══ DATA FOR REVIEW

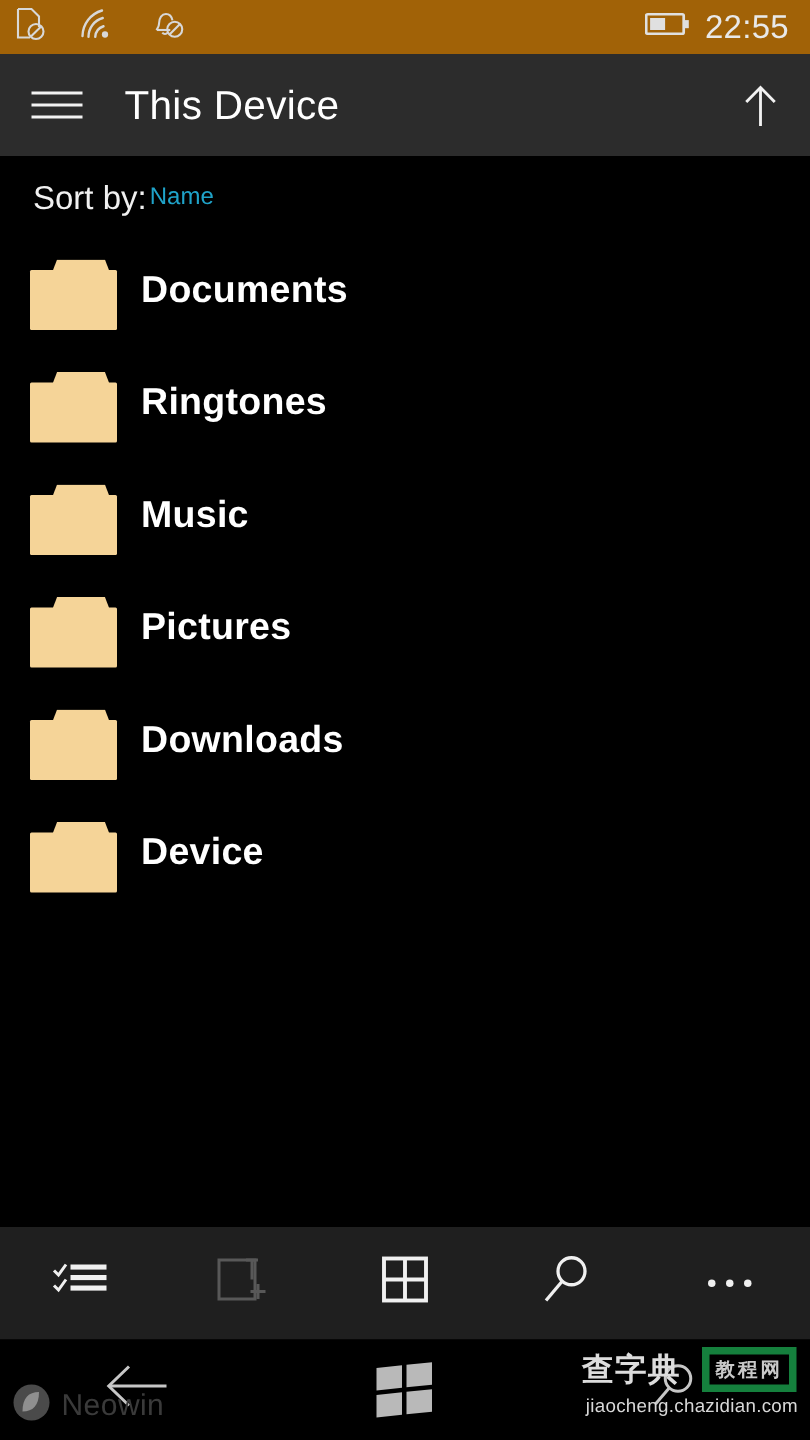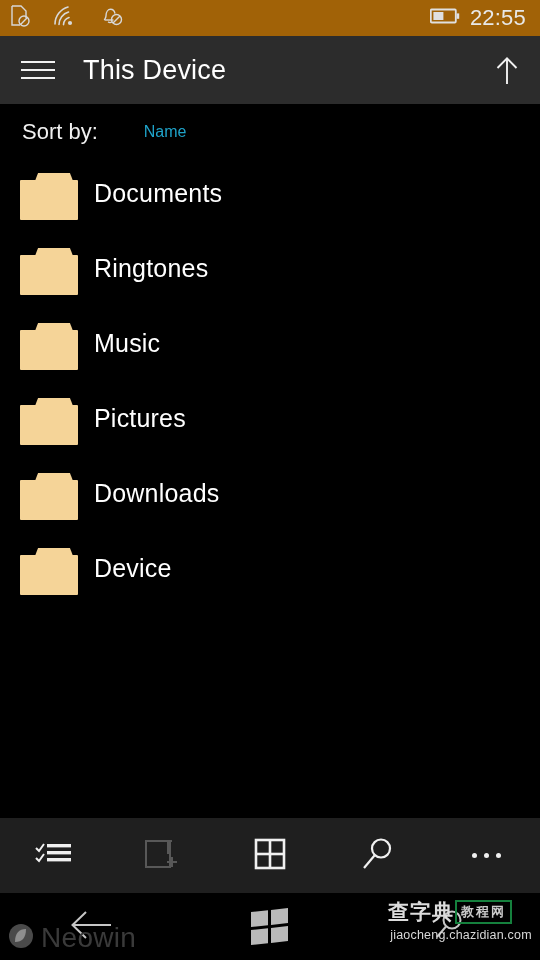--- a/index.html
+++ b/index.html
@@ -100,7 +100,6 @@
     width: 540px; height: 56px;
     display: flex;
     align-items: center;
-    gap: 44px;
   }
   #sort-label {
     margin-left: 22px;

════

__WHAT THIS TASK INVOLVES__
Output nothing but the line containing "align-items: center;" and each line after it in the entries above, exactly as written.

__ANSWER BOX__
     align-items: center;
-    gap: 44px;
   }
   #sort-label {
     margin-left: 22px;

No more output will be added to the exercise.